9781576875407
Tales of Woe share button
John Reed
Format Hardcover
Dimensions 5.10 (w) x 7.00 (h) x 0.90 (d)
Pages 204
Publisher powerHouse Books
Publication Date August 2010
ISBN 9781576875407
Book ISBN 10 1576875407
About Book

True stories of totally undeserved suffering. Spectacularly depressing. Nobody gets their just deserts. Crushing defeats. No happy endings. Abject misery. Pointless, endless grief.

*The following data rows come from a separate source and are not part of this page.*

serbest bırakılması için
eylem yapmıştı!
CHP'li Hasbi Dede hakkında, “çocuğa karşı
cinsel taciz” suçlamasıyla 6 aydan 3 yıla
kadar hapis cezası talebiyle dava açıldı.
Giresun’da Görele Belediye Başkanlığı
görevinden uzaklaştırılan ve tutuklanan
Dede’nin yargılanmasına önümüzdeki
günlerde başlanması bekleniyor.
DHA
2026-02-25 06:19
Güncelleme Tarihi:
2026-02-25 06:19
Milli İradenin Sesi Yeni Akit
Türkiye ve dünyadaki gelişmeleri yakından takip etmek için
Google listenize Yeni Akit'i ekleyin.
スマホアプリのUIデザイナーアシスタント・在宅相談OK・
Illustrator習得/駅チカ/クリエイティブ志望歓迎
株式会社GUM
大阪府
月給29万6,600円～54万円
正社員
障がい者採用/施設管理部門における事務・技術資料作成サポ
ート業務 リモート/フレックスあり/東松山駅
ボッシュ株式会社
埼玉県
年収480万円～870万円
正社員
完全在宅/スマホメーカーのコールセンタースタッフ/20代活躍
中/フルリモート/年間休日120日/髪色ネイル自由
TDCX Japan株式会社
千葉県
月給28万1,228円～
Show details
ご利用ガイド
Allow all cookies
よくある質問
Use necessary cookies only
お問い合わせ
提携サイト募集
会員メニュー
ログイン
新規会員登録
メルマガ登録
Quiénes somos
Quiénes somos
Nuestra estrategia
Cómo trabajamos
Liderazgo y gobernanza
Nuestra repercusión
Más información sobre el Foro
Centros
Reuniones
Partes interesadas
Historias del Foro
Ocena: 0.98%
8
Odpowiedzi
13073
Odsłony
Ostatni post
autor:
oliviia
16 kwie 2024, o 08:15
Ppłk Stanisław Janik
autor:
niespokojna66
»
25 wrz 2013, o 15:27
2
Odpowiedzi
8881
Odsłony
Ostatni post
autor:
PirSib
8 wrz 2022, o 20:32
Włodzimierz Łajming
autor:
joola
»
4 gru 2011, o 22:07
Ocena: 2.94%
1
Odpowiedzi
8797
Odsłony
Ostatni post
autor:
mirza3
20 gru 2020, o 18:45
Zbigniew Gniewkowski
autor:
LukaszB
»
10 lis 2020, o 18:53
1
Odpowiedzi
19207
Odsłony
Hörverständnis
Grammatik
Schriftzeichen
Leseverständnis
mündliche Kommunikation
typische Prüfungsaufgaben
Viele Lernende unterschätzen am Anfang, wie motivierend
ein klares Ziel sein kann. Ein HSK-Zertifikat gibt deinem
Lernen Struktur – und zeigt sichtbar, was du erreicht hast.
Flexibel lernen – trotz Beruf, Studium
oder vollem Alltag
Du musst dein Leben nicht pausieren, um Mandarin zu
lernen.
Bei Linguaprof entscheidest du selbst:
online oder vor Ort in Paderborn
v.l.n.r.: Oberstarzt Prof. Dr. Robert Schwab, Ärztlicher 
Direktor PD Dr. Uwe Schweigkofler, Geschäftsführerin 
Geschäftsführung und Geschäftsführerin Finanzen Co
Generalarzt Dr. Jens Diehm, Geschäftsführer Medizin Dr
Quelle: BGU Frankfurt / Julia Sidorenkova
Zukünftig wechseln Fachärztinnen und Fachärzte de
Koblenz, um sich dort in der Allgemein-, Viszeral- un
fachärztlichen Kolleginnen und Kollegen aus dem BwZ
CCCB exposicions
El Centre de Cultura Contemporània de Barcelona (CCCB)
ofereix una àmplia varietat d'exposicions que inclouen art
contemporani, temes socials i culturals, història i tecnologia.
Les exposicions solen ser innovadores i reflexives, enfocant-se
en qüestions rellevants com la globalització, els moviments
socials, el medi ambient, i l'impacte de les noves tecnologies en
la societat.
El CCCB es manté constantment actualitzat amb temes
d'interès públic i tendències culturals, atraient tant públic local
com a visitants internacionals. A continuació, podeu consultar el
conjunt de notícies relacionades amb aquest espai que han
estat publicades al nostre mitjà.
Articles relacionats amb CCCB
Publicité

No lessons of temperance or moderation. No saving grace. No divine intervention. No salvation.
 
Sin, suffering, redemption. That’s the movie, that’s the front page news, that’s the story of popular culture—of American culture. A ray of hope. A comeuppance. An all-for-the-best. Makes it easier to deal with the world’s misery—to know that there’s a reason behind it, that it’ll always work out in the end, that people get what they deserve. The fact: sometimes people suffer for no reason. No sin, no redemption—just suffering, suffering, suffering. Tales of Woe compiles today’s most awful narratives of human wretchedness. This is not Hollywood catharsis (someone overcomes something and the viewer is uplifted), this is the katharsis of Ancient Greece: you watch people suffer horribly, and then feel better about your own life. Tales of Woe tells stories of murder, accident, depravity, cruelty, and senseless unhappiness: and all true.
 
The Tales: strange, unexpected, morbidly enticing. Told straight—with elegance, restraint, and simplicity. The design: a one-of-kind white text on black paper, fluidly readable, and coupled with fifty pages of full-color art. 

Reviews

Publishers Weekly

In the 25 essays that comprise this grimly fascinating volume, Reed shines a light into some very dark corners. From its opening tale of South African baboons with a taste for human babies (they start with the heads, in case you're wondering) to a thoroughly icky account of a middle-aged woman's seduction of young boys, these are literary snapshots of the world at its worst. Some of the players are familiar - Sarah Palin makes a profoundly odd appearance - while others are victims whose circumstances weren't sensational enough to warrant mainstream media attention. In the hands of a lesser writer, these tales could easily have slipped into the realm of exploitation, but Reed never lets that happen. His prose, by turns terse and lyrical, is accompanied by 45 pages of original full-color art from 11 pop artists. Representing a wide range of styles and often reminiscent of pre-code comic art of the 1930s and '40s, the illustrations are perfect companions to Reed's bleak but fiercely compelling tableaux. It's intriguing stuff, but not for the faint-hearted (or weak-stomached). Illustrations.